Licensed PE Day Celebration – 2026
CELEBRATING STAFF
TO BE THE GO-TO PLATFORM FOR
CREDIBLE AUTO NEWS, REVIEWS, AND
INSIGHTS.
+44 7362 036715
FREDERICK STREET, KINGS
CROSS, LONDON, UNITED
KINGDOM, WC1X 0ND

* * *

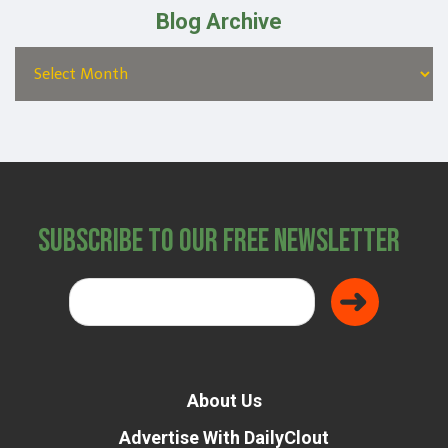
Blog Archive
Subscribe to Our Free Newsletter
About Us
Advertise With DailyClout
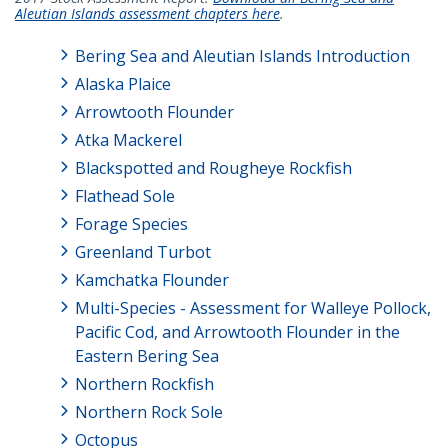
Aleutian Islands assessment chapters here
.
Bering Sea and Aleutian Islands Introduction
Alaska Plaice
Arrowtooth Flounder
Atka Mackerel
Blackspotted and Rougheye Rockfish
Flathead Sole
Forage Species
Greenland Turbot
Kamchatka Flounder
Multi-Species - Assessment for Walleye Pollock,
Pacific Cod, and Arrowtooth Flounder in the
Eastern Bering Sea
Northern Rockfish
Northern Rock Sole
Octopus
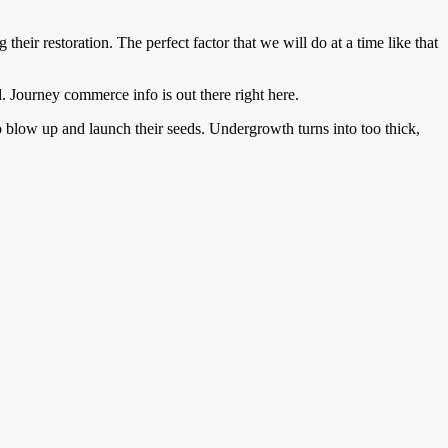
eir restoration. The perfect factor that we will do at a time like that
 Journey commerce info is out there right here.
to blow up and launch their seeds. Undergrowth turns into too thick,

* * *

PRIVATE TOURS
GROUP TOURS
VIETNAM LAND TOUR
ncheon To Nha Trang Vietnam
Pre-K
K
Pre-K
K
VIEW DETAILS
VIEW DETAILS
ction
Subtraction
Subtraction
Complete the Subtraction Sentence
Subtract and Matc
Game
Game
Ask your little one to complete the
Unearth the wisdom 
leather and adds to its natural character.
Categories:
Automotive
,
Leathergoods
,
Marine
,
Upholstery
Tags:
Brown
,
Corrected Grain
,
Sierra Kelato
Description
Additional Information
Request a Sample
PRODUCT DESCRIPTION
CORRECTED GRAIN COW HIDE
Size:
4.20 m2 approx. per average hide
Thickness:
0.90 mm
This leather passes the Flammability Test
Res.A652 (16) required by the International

* * *

Render the lines of data between the line holding "Aleutian Islands assessment chapters here" and the line holding "to blow up and", inclusive, as a Markdown table with the columns Row and Text. Skip blank lines and leave the pictures out.

| Row | Text |
|---|---|
| 1 | Aleutian Islands assessment chapters here |
| 2 | . |
| 3 | Bering Sea and Aleutian Islands Introduction |
| 4 | Alaska Plaice |
| 5 | Arrowtooth Flounder |
| 6 | Atka Mackerel |
| 7 | Blackspotted and Rougheye Rockfish |
| 8 | Flathead Sole |
| 9 | Forage Species |
| 10 | Greenland Turbot |
| 11 | Kamchatka Flounder |
| 12 | Multi-Species - Assessment for Walleye Pollock, |
| 13 | Pacific Cod, and Arrowtooth Flounder in the |
| 14 | Eastern Bering Sea |
| 15 | Northern Rockfish |
| 16 | Northern Rock Sole |
| 17 | Octopus |
| 18 | eir restoration. The perfect factor that we will do at a time like that |
| 19 |  Journey commerce info is out there right here. |
| 20 | to blow up and launch their seeds. Undergrowth turns into too thick, |